_文書の一部:_
2022年1月試験

FP2級 学科試験 2022年1月 問37(過去問解説)

四択問題

分野:タックス

法人税の損金に関する次の記述のうち、最も不適切なものはどれか。

  1. 役員退職給与を損金の額に算入するためには、所定の時期に確定額を支給する旨の定めの内容に関する届出書をあらかじめ税務署長に提出しなければならない。
  2. 2016年4月1日以後に取得した建物附属設備の減価償却方法は、定額法である。
  3. 参加者1人当たり5,000円以下の得意先との接待飲食費は、必要とされる書類を保存していれば、税法上の交際費等に該当せず、その全額を損金の額に算入することができる。
  4. 損金の額に算入される租税公課のうち、事業税については、原則として、その事業税に係る納税申告書を提出した日の属する事業年度の損金の額に算入することができる。



解答

1

解説

1.は不適切。役員給与は原則として損金に算入することができませんが、所定の時期に確定額を支給する旨の定めの内容をあらかじめ税務署長に届け出ることにより、適正額を損金に算入することができます。このような給与を「事前確定届出給与」といいます。

  • 損金に算入できる役員給与
  • 定期同額給与のうちの適正額(※不相当に高額な部分は除く)
  • 事前確定届出給与のうちの適正額(※不相当に高額な部分は除く)
  • 利益連動給与のうちの適正額(※不相当に高額な部分は除く)

一方、役員退職給与は不相当に高額な部分の金額など一定のものを除き、全額が損金の額に算入されます。よって、所定の時期に確定額を支給する旨の定めの内容をあらかじめ税務署長に届け出る必要はありません。

2.は適切。2016年4月1日以後に取得した建物附属設備・構築物については、償却方法が「定率法」から「定額法」に変更されました。

3.は適切。1人あたり5,000円以下の得意先等との飲食費は、必要とされる書類等を保存していれば、税法上の交際費等に該当せず、その全額を損金の額に算入することができます。

4.は適切。法人事業税は、損金の額に算入することができます。

_渡されたデータ:_

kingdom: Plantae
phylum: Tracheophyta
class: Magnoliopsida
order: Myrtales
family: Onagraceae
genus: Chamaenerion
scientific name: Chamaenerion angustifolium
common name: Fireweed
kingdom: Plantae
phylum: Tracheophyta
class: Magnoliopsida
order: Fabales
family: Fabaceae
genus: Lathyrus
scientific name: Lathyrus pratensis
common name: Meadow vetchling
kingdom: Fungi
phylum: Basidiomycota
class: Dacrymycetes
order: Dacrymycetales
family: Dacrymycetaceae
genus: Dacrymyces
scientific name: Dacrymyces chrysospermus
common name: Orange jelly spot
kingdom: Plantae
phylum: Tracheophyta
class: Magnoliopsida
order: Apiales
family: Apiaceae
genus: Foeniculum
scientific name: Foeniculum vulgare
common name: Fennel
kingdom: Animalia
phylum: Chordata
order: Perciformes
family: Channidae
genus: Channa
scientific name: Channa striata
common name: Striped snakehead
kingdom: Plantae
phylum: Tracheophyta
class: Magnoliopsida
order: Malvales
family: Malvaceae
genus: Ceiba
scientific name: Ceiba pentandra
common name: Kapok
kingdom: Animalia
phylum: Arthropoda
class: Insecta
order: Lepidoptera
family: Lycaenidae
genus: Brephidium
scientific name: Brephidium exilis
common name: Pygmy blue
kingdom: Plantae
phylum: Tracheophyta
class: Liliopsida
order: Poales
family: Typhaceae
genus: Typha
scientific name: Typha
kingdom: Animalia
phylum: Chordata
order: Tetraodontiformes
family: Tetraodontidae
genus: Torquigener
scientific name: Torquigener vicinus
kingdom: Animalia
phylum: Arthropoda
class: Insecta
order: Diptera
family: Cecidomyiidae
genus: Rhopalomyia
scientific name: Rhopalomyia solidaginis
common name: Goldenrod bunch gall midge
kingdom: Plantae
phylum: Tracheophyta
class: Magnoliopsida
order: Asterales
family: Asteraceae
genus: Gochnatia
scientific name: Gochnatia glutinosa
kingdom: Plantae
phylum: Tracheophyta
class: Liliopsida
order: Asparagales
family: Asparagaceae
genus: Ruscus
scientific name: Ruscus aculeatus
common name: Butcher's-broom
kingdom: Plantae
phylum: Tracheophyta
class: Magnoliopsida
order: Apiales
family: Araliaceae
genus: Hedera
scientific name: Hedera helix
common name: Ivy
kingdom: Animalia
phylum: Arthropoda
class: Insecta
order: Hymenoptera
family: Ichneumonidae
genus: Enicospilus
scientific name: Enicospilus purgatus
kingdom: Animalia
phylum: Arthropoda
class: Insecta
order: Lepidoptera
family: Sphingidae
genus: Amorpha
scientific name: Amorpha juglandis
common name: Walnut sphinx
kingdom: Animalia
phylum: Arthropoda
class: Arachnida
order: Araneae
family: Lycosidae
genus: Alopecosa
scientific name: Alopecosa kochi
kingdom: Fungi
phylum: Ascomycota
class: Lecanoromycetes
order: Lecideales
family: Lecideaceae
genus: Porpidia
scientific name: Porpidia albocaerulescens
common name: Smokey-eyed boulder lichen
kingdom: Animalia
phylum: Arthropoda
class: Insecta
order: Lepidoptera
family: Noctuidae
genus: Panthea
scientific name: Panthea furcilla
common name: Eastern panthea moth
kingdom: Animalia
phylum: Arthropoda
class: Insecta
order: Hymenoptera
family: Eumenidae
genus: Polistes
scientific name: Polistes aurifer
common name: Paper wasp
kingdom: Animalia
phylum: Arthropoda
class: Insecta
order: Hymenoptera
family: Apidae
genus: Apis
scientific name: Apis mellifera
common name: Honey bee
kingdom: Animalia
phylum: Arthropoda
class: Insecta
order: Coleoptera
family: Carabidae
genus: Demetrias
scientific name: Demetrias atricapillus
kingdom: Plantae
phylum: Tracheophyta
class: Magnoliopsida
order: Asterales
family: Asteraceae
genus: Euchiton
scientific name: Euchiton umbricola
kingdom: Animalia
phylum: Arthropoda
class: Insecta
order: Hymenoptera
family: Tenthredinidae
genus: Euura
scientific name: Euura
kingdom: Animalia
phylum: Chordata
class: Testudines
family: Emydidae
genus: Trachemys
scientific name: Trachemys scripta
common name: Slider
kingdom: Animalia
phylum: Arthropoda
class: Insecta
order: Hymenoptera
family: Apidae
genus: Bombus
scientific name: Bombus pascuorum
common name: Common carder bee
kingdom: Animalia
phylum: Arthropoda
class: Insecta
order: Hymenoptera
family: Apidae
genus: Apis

_やること:_ 法人税の損金についての解説で、損金に算入できる役員給与として挙げられている給与を、すべて書き出してください。

_答え:_
定期同額給与のうちの適正額(不相当に高額な部分は除く)
事前確定届出給与のうちの適正額(不相当に高額な部分は除く)
利益連動給与のうちの適正額(不相当に高額な部分は除く)